» **WHAT YOU SHOULD DO**: At the line containing "List each element's type and", begin retyping, and continue word for word until the records below run out.

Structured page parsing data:
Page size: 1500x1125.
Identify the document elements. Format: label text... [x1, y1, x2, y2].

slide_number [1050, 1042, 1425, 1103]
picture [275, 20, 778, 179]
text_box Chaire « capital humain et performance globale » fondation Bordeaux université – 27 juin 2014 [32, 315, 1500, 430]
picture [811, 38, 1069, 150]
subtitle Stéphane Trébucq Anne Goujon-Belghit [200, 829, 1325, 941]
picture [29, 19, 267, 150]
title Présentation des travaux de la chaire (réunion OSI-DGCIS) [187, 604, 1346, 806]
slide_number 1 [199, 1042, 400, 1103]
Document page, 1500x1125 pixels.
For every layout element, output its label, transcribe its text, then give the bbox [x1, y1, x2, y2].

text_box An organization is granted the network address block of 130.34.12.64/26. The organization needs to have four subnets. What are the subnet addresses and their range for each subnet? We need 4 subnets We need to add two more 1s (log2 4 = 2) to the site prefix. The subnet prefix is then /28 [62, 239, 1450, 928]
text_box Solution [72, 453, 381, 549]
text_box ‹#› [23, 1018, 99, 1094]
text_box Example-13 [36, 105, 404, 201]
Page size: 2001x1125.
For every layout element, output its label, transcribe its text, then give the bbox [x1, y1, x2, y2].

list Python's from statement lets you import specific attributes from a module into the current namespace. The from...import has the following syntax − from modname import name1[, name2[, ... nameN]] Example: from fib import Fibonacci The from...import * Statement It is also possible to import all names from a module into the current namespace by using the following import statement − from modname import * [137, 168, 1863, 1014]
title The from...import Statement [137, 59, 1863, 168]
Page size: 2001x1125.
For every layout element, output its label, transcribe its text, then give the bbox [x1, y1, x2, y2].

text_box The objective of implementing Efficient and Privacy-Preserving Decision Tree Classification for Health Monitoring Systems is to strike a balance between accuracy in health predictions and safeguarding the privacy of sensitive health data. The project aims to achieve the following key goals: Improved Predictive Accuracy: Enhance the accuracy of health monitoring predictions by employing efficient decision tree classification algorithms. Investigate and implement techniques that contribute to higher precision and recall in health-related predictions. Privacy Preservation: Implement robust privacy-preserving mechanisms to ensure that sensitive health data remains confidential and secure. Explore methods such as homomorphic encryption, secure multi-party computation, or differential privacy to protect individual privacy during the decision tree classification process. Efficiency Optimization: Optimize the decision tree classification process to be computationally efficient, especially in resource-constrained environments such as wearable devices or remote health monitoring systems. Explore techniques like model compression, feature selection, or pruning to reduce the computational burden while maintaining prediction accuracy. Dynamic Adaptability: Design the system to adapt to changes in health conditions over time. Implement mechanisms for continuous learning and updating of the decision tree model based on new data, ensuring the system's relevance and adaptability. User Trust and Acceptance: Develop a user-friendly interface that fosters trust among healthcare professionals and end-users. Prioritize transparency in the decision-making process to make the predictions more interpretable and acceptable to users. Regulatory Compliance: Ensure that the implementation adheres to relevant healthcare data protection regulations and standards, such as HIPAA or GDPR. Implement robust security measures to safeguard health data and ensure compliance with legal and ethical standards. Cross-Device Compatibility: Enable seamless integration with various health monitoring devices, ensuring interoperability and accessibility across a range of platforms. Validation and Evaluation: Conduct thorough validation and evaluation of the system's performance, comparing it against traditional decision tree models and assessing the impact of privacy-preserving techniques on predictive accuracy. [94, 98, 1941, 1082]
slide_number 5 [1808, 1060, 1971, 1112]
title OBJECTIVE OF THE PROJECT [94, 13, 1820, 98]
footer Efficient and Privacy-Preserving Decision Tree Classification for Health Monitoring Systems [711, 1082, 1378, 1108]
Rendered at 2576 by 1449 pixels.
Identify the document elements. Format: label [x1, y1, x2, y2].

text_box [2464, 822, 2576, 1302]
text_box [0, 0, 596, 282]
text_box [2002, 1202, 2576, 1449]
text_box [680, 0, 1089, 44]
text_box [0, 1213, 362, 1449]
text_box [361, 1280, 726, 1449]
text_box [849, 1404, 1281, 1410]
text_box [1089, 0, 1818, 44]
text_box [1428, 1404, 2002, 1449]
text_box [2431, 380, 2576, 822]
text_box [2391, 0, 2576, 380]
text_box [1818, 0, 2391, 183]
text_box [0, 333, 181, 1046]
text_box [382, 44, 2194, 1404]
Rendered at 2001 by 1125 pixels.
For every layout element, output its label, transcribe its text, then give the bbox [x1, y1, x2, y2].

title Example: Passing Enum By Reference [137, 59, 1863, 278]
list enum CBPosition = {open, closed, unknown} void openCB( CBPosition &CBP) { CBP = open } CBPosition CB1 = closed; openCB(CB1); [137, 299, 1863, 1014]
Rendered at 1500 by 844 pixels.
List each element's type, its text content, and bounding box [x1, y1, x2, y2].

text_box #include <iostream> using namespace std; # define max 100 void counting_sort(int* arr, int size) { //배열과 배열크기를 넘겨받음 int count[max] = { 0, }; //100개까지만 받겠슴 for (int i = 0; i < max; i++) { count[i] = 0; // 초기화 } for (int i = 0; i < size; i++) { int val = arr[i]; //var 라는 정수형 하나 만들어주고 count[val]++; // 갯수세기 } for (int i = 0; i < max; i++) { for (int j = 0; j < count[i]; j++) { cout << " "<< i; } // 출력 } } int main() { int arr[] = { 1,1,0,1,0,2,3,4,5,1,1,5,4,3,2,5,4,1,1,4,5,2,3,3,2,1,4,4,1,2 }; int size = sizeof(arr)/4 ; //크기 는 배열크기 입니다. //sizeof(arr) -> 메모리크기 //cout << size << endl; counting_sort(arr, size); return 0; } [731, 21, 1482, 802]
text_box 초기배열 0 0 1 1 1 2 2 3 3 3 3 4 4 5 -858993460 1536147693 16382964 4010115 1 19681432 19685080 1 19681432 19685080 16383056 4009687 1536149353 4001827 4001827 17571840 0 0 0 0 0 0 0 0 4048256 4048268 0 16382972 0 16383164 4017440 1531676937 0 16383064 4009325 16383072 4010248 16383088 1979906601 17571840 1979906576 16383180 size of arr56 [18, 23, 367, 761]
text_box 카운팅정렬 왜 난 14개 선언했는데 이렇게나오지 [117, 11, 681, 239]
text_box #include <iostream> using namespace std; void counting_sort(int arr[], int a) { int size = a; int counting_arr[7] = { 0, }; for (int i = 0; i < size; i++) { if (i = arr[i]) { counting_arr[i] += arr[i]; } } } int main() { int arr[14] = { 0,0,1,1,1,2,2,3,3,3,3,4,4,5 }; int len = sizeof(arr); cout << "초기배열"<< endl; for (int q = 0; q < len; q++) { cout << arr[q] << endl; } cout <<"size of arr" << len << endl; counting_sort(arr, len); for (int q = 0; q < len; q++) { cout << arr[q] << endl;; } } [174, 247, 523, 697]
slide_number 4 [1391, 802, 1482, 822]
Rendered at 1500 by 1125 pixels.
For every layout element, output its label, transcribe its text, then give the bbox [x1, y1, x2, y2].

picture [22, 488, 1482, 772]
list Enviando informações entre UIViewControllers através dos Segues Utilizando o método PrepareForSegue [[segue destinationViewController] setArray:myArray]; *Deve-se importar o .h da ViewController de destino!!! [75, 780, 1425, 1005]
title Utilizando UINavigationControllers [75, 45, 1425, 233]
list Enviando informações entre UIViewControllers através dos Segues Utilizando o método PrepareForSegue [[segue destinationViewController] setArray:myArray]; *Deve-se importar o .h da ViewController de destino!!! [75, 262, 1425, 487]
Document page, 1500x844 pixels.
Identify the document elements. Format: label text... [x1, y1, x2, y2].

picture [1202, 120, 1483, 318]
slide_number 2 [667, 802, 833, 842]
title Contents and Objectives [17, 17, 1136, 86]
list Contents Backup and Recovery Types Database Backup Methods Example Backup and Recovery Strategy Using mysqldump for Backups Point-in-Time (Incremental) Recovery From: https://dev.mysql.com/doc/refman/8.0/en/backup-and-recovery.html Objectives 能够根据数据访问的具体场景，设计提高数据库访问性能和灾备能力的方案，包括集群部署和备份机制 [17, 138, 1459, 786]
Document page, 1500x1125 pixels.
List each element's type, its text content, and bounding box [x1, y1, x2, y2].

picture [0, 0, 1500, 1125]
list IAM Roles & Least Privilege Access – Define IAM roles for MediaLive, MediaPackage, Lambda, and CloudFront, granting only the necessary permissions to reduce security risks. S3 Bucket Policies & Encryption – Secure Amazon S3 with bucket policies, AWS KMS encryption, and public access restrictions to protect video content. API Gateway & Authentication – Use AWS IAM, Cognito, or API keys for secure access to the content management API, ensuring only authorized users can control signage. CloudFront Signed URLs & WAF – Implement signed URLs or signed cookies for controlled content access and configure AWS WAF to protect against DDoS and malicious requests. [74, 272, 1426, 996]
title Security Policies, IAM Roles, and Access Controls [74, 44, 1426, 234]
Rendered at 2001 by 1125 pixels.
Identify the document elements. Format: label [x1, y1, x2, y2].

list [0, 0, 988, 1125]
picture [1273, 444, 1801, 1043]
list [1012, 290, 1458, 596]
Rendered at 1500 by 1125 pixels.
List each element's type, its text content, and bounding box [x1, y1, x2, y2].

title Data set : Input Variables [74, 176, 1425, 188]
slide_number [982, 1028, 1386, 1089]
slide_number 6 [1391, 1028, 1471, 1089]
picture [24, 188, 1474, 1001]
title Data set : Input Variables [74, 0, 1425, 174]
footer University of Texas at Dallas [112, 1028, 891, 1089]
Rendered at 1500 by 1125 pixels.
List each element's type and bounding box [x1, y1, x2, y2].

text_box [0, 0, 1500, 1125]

» **EXERCISE RESULT**:
List each element's type and bounding box [x1, y1, x2, y2].

text_box [0, 0, 1500, 1125]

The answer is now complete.